In polemica con la visione popperiana della storia, per cui questa avanza per prove ed errori lungo la strada di un graduale progresso, E.H. Carr concludeva il suo What is history? (1961) con la nota, e apocrifa, citazione galileiana: e pur si muove. Lo storico britannico intendeva che le rivoluzioni non sono, come le intendeva Karl Popper, il risultato, pericoloso e violento, di chi impone la sua visione delle cose ostacolando il regolare avanzare del progresso, ma il motore della storia.
Il filosofo, connazionale adottivo di Carr, poneva questa sua convinzione in continuità tanto con la dicotomia fra società aperte e società chiuse, quanto con quella che definiva miseria dello storicismo. Per Popper, infatti, alcune filosofie della storia, individuando erroneamente e pseudoscientificamente delle leggi dello sviluppo storico, tendevano a sacrificare la libertà e la vita delle persone in nome di un ideale ritenuto superiore, cioè a imporre una società chiusa e tirannica. Per utilizzare le categoria di un pensatore affine a Popper, Isaiah Berlin, l’unico passo possibile affinché si realizzi la giustizia è quello della volpe, che conosce tante piccole cose e si adatta alle situazioni, e non quello del riccio, che ne conosce una sola, ma pesante, e in base a questa giudica e realizza ogni cosa.

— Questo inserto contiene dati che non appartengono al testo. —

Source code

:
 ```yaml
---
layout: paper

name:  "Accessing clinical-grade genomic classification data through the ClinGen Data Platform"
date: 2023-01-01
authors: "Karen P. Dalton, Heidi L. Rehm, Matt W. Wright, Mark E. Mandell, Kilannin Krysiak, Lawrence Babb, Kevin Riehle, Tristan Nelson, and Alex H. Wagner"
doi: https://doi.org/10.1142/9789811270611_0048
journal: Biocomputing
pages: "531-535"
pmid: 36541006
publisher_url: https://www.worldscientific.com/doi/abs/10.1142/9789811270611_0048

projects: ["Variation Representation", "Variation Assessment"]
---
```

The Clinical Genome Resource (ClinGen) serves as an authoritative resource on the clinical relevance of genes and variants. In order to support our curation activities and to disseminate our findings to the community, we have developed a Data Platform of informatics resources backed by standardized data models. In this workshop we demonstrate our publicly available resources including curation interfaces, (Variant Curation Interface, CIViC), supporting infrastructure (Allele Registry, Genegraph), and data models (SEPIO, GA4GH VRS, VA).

Eppure, la parte del riccio nella storia la recitano spesso i sostenitori della riforma graduale, di un progresso che arriva placido per gli uomini di buona volontà e corrispondente fiducia. Le rivoluzioni appaiono invece come deviazioni: innescano la violenza, sollecitano le repressioni, creano conflitti di lunga durata, sconvolgono le esistenze. Riletta in questa chiave, come già aveva fatto Burke con i corpi ancora caldi, la rivoluzione francese non è l’evento epocale che muove le coscienze e che fa indossare alla storia, per rubare a Hegel l’immagine, gli stivali delle sette leghe, ma il delirio di un ristretto gruppo di esaltati che rallenta un percorso già in atto, impone governi autoritari e uccide inutilmente milioni di persone.

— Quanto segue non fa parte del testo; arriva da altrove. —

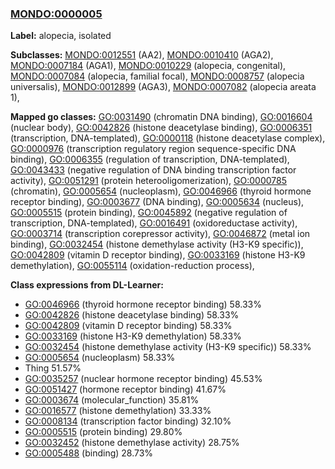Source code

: 
### [MONDO:0000005](http://purl.obolibrary.org/obo/MONDO_0000005)
**Label:** alopecia, isolated

**Subclasses:** [MONDO:0012551](http://purl.obolibrary.org/obo/MONDO_0012551) (AA2), [MONDO:0010410](http://purl.obolibrary.org/obo/MONDO_0010410) (AGA2), [MONDO:0007184](http://purl.obolibrary.org/obo/MONDO_0007184) (AGA1), [MONDO:0010229](http://purl.obolibrary.org/obo/MONDO_0010229) (alopecia, congenital), [MONDO:0007084](http://purl.obolibrary.org/obo/MONDO_0007084) (alopecia, familial focal), [MONDO:0008757](http://purl.obolibrary.org/obo/MONDO_0008757) (alopecia universalis), [MONDO:0012899](http://purl.obolibrary.org/obo/MONDO_0012899) (AGA3), [MONDO:0007082](http://purl.obolibrary.org/obo/MONDO_0007082) (alopecia areata 1), 

**Mapped go classes:** [GO:0031490](http://purl.obolibrary.org/obo/GO_0031490) (chromatin DNA binding), [GO:0016604](http://purl.obolibrary.org/obo/GO_0016604) (nuclear body), [GO:0042826](http://purl.obolibrary.org/obo/GO_0042826) (histone deacetylase binding), [GO:0006351](http://purl.obolibrary.org/obo/GO_0006351) (transcription, DNA-templated), [GO:0000118](http://purl.obolibrary.org/obo/GO_0000118) (histone deacetylase complex), [GO:0000976](http://purl.obolibrary.org/obo/GO_0000976) (transcription regulatory region sequence-specific DNA binding), [GO:0006355](http://purl.obolibrary.org/obo/GO_0006355) (regulation of transcription, DNA-templated), [GO:0043433](http://purl.obolibrary.org/obo/GO_0043433) (negative regulation of DNA binding transcription factor activity), [GO:0051291](http://purl.obolibrary.org/obo/GO_0051291) (protein heterooligomerization), [GO:0000785](http://purl.obolibrary.org/obo/GO_0000785) (chromatin), [GO:0005654](http://purl.obolibrary.org/obo/GO_0005654) (nucleoplasm), [GO:0046966](http://purl.obolibrary.org/obo/GO_0046966) (thyroid hormone receptor binding), [GO:0003677](http://purl.obolibrary.org/obo/GO_0003677) (DNA binding), [GO:0005634](http://purl.obolibrary.org/obo/GO_0005634) (nucleus), [GO:0005515](http://purl.obolibrary.org/obo/GO_0005515) (protein binding), [GO:0045892](http://purl.obolibrary.org/obo/GO_0045892) (negative regulation of transcription, DNA-templated), [GO:0016491](http://purl.obolibrary.org/obo/GO_0016491) (oxidoreductase activity), [GO:0003714](http://purl.obolibrary.org/obo/GO_0003714) (transcription corepressor activity), [GO:0046872](http://purl.obolibrary.org/obo/GO_0046872) (metal ion binding), [GO:0032454](http://purl.obolibrary.org/obo/GO_0032454) (histone demethylase activity (H3-K9 specific)), [GO:0042809](http://purl.obolibrary.org/obo/GO_0042809) (vitamin D receptor binding), [GO:0033169](http://purl.obolibrary.org/obo/GO_0033169) (histone H3-K9 demethylation), [GO:0055114](http://purl.obolibrary.org/obo/GO_0055114) (oxidation-reduction process), 

**Class expressions from DL-Learner:**

- [GO:0046966](http://purl.obolibrary.org/obo/GO_0046966) (thyroid hormone receptor binding) 58.33%
- [GO:0042826](http://purl.obolibrary.org/obo/GO_0042826) (histone deacetylase binding) 58.33%
- [GO:0042809](http://purl.obolibrary.org/obo/GO_0042809) (vitamin D receptor binding) 58.33%
- [GO:0033169](http://purl.obolibrary.org/obo/GO_0033169) (histone H3-K9 demethylation) 58.33%
- [GO:0032454](http://purl.obolibrary.org/obo/GO_0032454) (histone demethylase activity (H3-K9 specific)) 58.33%
- [GO:0005654](http://purl.obolibrary.org/obo/GO_0005654) (nucleoplasm) 58.33%
- Thing 51.57%
- [GO:0035257](http://purl.obolibrary.org/obo/GO_0035257) (nuclear hormone receptor binding) 45.53%
- [GO:0051427](http://purl.obolibrary.org/obo/GO_0051427) (hormone receptor binding) 41.67%
- [GO:0003674](http://purl.obolibrary.org/obo/GO_0003674) (molecular_function) 35.81%
- [GO:0016577](http://purl.obolibrary.org/obo/GO_0016577) (histone demethylation) 33.33%
- [GO:0008134](http://purl.obolibrary.org/obo/GO_0008134) (transcription factor binding) 32.10%
- [GO:0005515](http://purl.obolibrary.org/obo/GO_0005515) (protein binding) 29.80%
- [GO:0032452](http://purl.obolibrary.org/obo/GO_0032452) (histone demethylase activity) 28.75%
- [GO:0005488](http://purl.obolibrary.org/obo/GO_0005488) (binding) 28.73%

In effetti è impossibile non riconoscere che nel 1789 idee di riforma fossero già presenti fra le classi dirigenti della monarchia francese. Il centenario della gloriosa rivoluzione inglese invitava a pensare a una trasformazione di quel tipo anche da questa parte della Manica: dall’assolutismo al costituzionalismo con pochi danni collaterali; anche se è un falso mito che la rivoluzione inglese del 1689 non fece neanche un morto, fu definita gloriosa perché, rispetto alla precedente, degli anni 1643-1649, che costò la vita al 7% della popolazione, i morti furono molti meno. Dal suo ruolo di controllore generale delle finanze, Jacques Necker, chiamato, destituito e richiamato varie volte, era la voce più autorevole in favore di uno Stato più moderno ed efficiente. La lettura controrivoluzionaria della storia vede invece negli eventi che da lì a pochi anni fecero cadere la testa di un re e di una regina, trasformarono la Francia in repubblica e poi in impero (anzi in repubblica e impero, dato che Napoleone si faceva definire Imperatore della repubblica francese) un ostacolo al progresso morale, economico e tecnologico della Francia, costretta poi per decenni a inseguire con affanno i cugini inglesi sulla strada dell’industrializzazione.
Chiamato a confrontarsi con Napoleone e con le macerie del mondo dopo Napoleone, Metternich ha da prima provato a disegnare un ordine nel quale l’imperatore francese e quello austriaco potessero dividersi l’Europa, per poi farsi architetto di un ordine mondiale rimasto saldo per un secolo intero. Con un acuto sistema di alleanze e accordi, poggiando su poche e precise regole internazionali e su tre fondamentali principi di giustizia, Metternich provò a guardare la storia dal ristorante al termine dell’universo. Nel 1848, però, primo caso della storia di rivoluzione che si fece istantaneamente, pur nei limiti del mondo occidentale, globale, Metternich cadde perché non cadesse il sistema. Per ancora qualche decennio tutto si mantenne, eppure la talpa della storia continuava a scavare, fino a che nel Novecento il terreno crollò sotto i piedi dei protagonisti col naso all’insù.